Known Shipper Program
The Transportation Security Administration (TSA) accepts that 100% physical screening of all cargo is not possible as no single technology is currently available to screen all cargo, for various types of explosives threat, effectively and comprehensively. The TSA has therefore adopted a strategy which heavily relies on examining and evaluation shippers through government certified agents and certifying them. This is done through a system called “Known Shipper” .The TSA then screen shipments against the database of those shippers to verify security.
The “Known Shipper” system is itself flawed, as little investigation of these shippers is required to show that they are trustworthy. Any consignment from them is not subject to any security check or X-Ray, until someone suspects it.

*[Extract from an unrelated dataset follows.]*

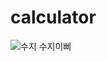 # calculator
![수지](http://mimgnews2.naver.net/image/421/2015/03/23/1283120_article_99_20150323165608.jpg)
수지이뻐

This flaw can be easily exploited by terrorists, who can temper the shipment at any of the number of point it goes through before it reaches the aircraft (Bloom, 2006).
Transport of US Mail
The transportation of US mail onboard aircrafts itself presents unique challenges to prevent illegal and hazardous material and the introduction of explosives. The Postal Service regards First Class, Priority and Express mail items as private materials which are protected under the Fourth Amendment against search, making the inspection of these items very difficult. Furthermore, the employees Postal Service do not question individuals sending less than 1 pounds of package, thereby increasing chances of sending explosives in small packages.
Online Tracking of Parcels
Several large courier companies like FedEx and UPS offer Internet base services to the customers. This includes online tracking of the parcels. Though a very useful facility to genuine customers, it can easily be exploited by terrorists planning to blow up aircraft, for a fair indication of when the aircraft will be in air (Elias, 2007).